The discovery of half-baked circuits introduces a severe complication for AI safety and mechanistic interpretability. Historically, interpretability efforts often focus on identifying specific capabilities by analyzing isolated components of a network. This case study serves as a strict warning against over-interpreting these isolated components.

If researchers analyze only the OV circuit of a model, they might detect the latent capacity for a dangerous or highly complex behavior and falsely conclude that the model poses an immediate risk or possesses a specific capability. Conversely, if they observe the model failing to execute a task in practice due to a faulty QK circuit, they might falsely conclude the model is entirely incapable of that behavior.

This structural disconnect means that latent capabilities can exist dormant within a model's weights. A model might possess the ammunition (the OV circuit's representational capacity) without the trigger (the QK circuit's routing capacity). From a security perspective, this is a vulnerability. Minor fine-tuning, weight perturbations, or even highly specific prompt injections could theoretically bypass the faulty QK routing, suddenly unlocking the latent capability stored in the OV circuit. Therefore, safety evaluations must assess the holistic integration of QK and OV circuits rather than treating the presence of representational capacity as synonymous with operational capability.

## Limitations and Missing Context

While the analysis provides a compelling look at circuit disconnects, several technical limitations restrict the broader applicability of the findings. The source material lacks the specific mathematical criteria and eigenvalue thresholds used to definitively classify the head as a copying head. Without these thresholds, it is difficult to determine the boundary between a weak copying mechanism and a definitive functional circuit.
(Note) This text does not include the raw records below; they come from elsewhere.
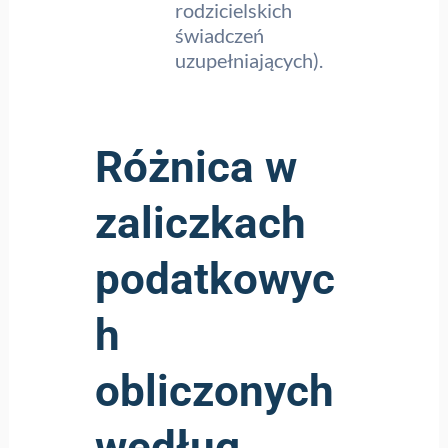
rodzicielskich
świadczeń
uzupełniających).
Różnica w
zaliczkach
podatkowyc
h
obliczonych
według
Furthermore, the exact failure mode of the QK circuit remains undefined. It is unclear whether the routing failure is due to an attention sink issue, a breakdown in positional encoding integration, or simply undertrained weights that failed to converge on the correct routing logic during the Nietzsche training run.
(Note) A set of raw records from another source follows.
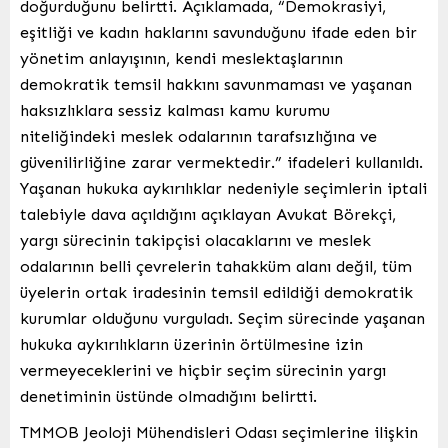
doğurduğunu belirtti. Açıklamada, “Demokrasiyi,
eşitliği ve kadın haklarını savunduğunu ifade eden bir
yönetim anlayışının, kendi meslektaşlarının
demokratik temsil hakkını savunmaması ve yaşanan
haksızlıklara sessiz kalması kamu kurumu
niteliğindeki meslek odalarının tarafsızlığına ve
güvenilirliğine zarar vermektedir.” ifadeleri kullanıldı.
Yaşanan hukuka aykırılıklar nedeniyle seçimlerin iptali
talebiyle dava açıldığını açıklayan Avukat Börekçi,
yargı sürecinin takipçisi olacaklarını ve meslek
odalarının belli çevrelerin tahakküm alanı değil, tüm
üyelerin ortak iradesinin temsil edildiği demokratik
kurumlar olduğunu vurguladı. Seçim sürecinde yaşanan
hukuka aykırılıkların üzerinin örtülmesine izin
vermeyeceklerini ve hiçbir seçim sürecinin yargı
denetiminin üstünde olmadığını belirtti.
TMMOB Jeoloji Mühendisleri Odası seçimlerine ilişkin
Finally, critical hyperparameters of the character-level transformer are missing from the documentation. The context window length, embedding dimensions, and learning rate schedules are essential for reproducing this specific state of half-baked circuit formation. Without this context, it is challenging to determine if this disconnect is a common artifact of character-level training or an anomaly specific to this exact architectural configuration.

## Synthesis

The identification of an incomplete bracket-completion mechanism within a custom transformer underscores the fragility of circuit formation in neural networks. By proving that a model can develop robust Output-Value representations while failing to develop the necessary Query-Key routing, this analysis forces a reevaluation of how latent capabilities are measured. Mechanistic interpretability must move beyond the identification of isolated features and focus on the functional integration of routing and representation. Understanding how and why these structural disconnects occur is essential for predicting model behavior and preventing the sudden emergence of dormant capabilities.

### Key Takeaways

*   Mechanistic interpretability of a custom character-level transformer revealed a structural disconnect between representational and routing circuits.
*   The model developed an Output-Value (OV) circuit capable of bracket-completion, but lacked the Query-Key (QK) routing to execute it.
*   Latent capabilities can exist dormant within a model, posing risks if safety evaluations rely solely on isolated component analysis.
*   Missing hyperparameters and exact eigenvalue thresholds limit the immediate reproducibility of the specific QK failure mode.